*Ihre Aufgabe*
Führen Sie den Textauszug über die Podemos-Abgeordneten im Kongresspalast im Anschluss an seinen letzten Satz weiter.

*Textauszug*
Der Podemos-Abgeordnete Lopes de Uralde fuhr mit dem Fahrrad vor. Rita Bescansa von Podemos brachte ihr Baby Diego samt Kinderwagen mit, und hievte das Gefährt über die Treppen des Plenarsaals. Die Podemos-Kollegen herzten und busselten den Säugling quer durch die Abgeordnetenbänke. Zwischendurch gab Mama die Brust. Diskrete Hinweise einiger PP-Abgeordneter, dass es im Kongresspalast auch einen Wickelraum mit Betreuung gebe, ignorierte Bescansa. Es sei an der Zeit das alltägliche Leben auf der Straße in die Parlamente zu tragen.

Mehrere Abgeordnete mussten Leibesvisitationen über sich ergehen lassen. Später entschuldigten sich die Sicherheitskräfte, man habe nicht gewusst, dass es sich um Kongressmitglieder gehandelt habe. Abgeordnete, die in Jeans und T-Shirt auflaufen, kennt man bisher nicht im Kongresspalast. Und die Gesichter schon gar nicht, denn 62 Prozent der Abgeordneten sind neu.

*Informationen*
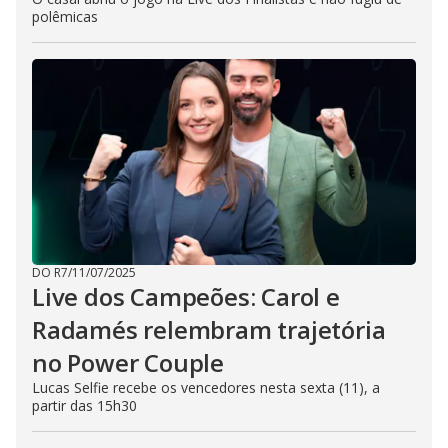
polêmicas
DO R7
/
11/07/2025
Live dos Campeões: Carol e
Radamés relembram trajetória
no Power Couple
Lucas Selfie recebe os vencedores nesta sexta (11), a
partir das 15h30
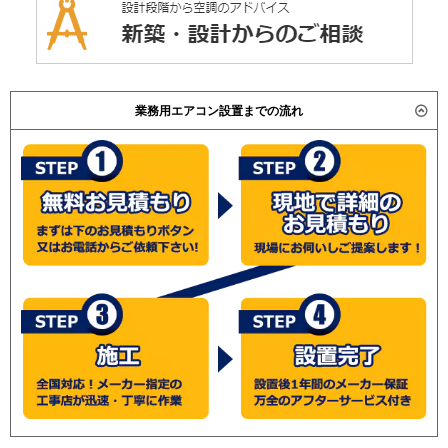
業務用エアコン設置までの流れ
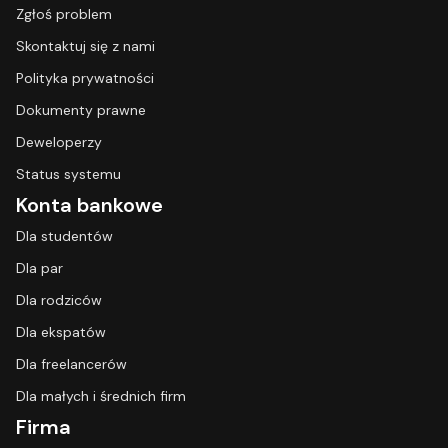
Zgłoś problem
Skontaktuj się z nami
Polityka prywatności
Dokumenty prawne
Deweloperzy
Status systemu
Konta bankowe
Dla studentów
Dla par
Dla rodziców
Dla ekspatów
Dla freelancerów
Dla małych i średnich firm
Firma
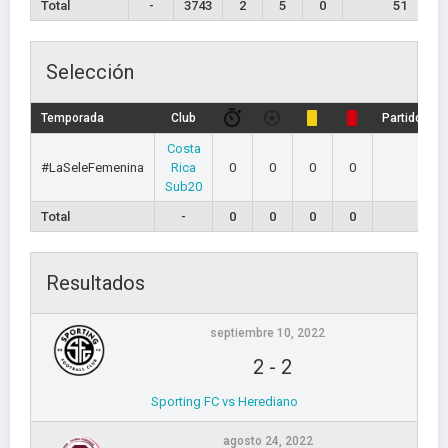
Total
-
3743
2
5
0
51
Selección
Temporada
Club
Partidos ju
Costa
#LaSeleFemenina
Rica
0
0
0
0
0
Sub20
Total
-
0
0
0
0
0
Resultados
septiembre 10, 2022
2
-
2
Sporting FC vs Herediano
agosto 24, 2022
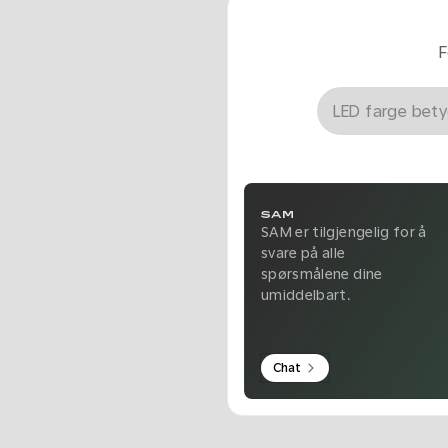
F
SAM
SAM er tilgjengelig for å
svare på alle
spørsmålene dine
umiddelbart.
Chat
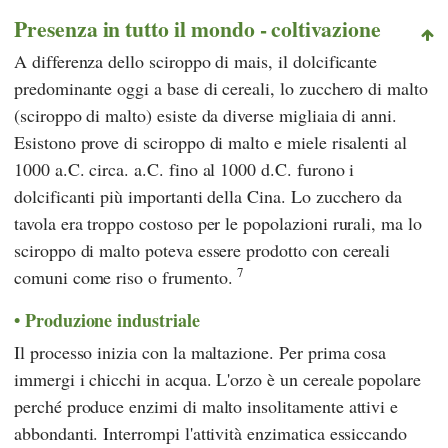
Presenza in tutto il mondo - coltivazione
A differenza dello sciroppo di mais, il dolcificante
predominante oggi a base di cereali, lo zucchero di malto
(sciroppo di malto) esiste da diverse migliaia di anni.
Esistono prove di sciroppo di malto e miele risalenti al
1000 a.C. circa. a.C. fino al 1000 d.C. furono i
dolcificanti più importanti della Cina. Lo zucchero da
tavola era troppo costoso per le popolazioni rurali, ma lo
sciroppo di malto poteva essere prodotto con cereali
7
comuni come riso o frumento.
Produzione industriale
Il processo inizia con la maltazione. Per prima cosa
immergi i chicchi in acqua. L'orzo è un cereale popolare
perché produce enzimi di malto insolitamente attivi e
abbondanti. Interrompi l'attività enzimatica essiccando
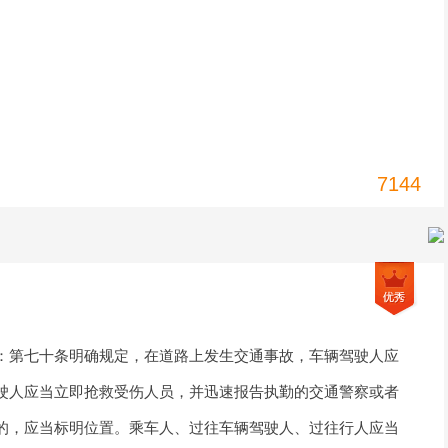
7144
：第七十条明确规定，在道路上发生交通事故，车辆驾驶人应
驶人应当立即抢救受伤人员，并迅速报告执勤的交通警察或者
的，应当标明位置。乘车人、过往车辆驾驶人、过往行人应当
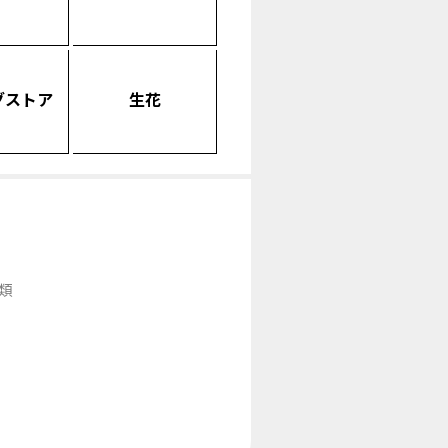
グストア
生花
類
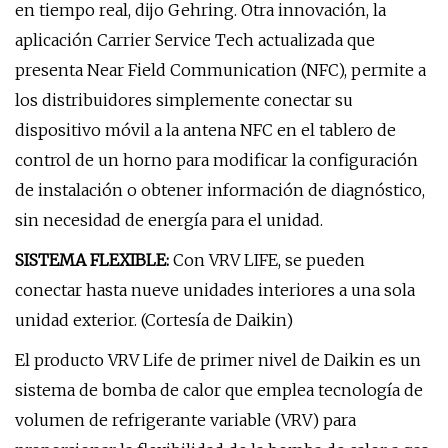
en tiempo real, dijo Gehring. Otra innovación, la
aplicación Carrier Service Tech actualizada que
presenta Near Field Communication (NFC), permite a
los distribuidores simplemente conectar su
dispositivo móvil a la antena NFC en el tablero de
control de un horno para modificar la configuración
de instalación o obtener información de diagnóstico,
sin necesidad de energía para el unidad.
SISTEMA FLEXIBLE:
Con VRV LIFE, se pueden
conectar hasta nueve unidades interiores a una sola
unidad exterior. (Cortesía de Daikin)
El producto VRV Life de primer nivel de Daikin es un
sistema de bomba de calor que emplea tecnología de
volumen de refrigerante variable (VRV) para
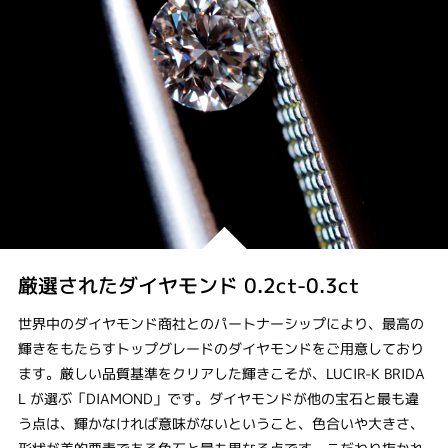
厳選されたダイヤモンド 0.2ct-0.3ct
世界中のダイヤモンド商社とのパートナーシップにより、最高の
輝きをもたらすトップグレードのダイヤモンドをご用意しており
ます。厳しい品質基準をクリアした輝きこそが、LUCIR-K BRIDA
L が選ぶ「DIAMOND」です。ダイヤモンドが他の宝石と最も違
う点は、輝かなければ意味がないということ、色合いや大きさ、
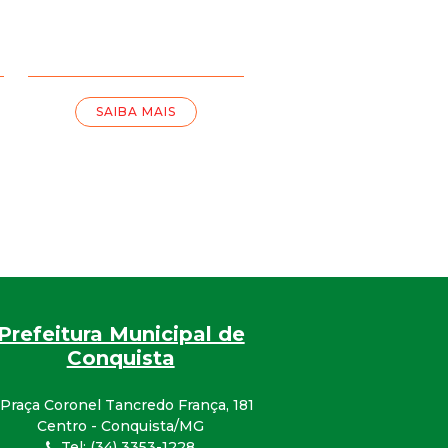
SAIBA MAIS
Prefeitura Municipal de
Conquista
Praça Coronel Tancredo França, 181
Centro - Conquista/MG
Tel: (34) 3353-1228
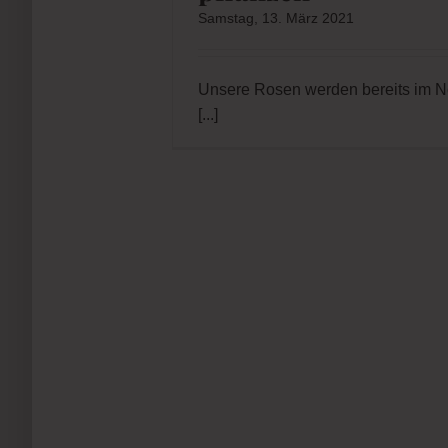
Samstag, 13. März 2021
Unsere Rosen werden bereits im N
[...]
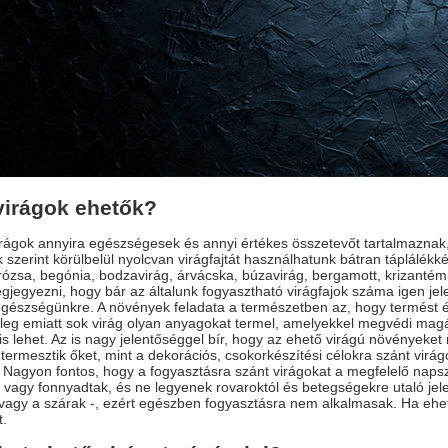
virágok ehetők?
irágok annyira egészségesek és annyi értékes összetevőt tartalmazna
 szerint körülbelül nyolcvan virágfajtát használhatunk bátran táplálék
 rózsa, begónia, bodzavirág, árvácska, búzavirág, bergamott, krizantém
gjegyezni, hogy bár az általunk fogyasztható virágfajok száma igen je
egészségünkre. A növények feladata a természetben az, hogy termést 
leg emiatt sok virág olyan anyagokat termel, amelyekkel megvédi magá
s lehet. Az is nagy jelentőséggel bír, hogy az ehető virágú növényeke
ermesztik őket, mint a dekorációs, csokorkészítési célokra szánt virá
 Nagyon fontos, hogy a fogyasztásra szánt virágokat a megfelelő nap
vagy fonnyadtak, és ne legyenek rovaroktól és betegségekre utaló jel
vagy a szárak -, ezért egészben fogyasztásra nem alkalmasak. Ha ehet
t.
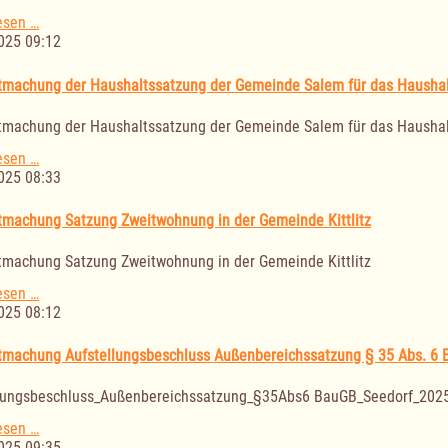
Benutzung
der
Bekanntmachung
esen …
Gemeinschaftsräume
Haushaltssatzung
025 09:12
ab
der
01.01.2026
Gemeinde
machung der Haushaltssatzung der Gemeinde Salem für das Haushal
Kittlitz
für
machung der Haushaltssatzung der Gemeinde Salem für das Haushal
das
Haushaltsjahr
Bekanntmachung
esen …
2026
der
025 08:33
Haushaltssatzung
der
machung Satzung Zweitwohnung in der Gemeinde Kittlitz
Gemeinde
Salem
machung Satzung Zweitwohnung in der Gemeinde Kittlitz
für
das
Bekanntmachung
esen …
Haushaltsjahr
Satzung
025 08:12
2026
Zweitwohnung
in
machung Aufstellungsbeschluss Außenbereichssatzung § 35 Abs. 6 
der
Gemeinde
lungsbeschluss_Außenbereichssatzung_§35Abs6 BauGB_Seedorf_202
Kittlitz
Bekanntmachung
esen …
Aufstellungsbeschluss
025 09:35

*Antwortfeld*
Verfassungseid frei nach Podemos

Auch beim Eid auf die Verfassung erlaubten sich die Podemos-Abgeordneten ungewohnte Freiheiten: „Ich verspreche die Verfassung zu achten, daraufhin zu arbeiten sie zu ändern und die staatlichen Institutionen für das Volk wiederherzustellen. Niemals wieder ein Land, ohne seine Bürger.“

„Das war ein Riesenspaß“ meinte der Sozialist Rafael Simancas nach der ersten Sitzung des neuen Kongresses.

Trotz allem wurden am ersten Tag die Fäustlinge ausgepackt und harte Politik gemacht.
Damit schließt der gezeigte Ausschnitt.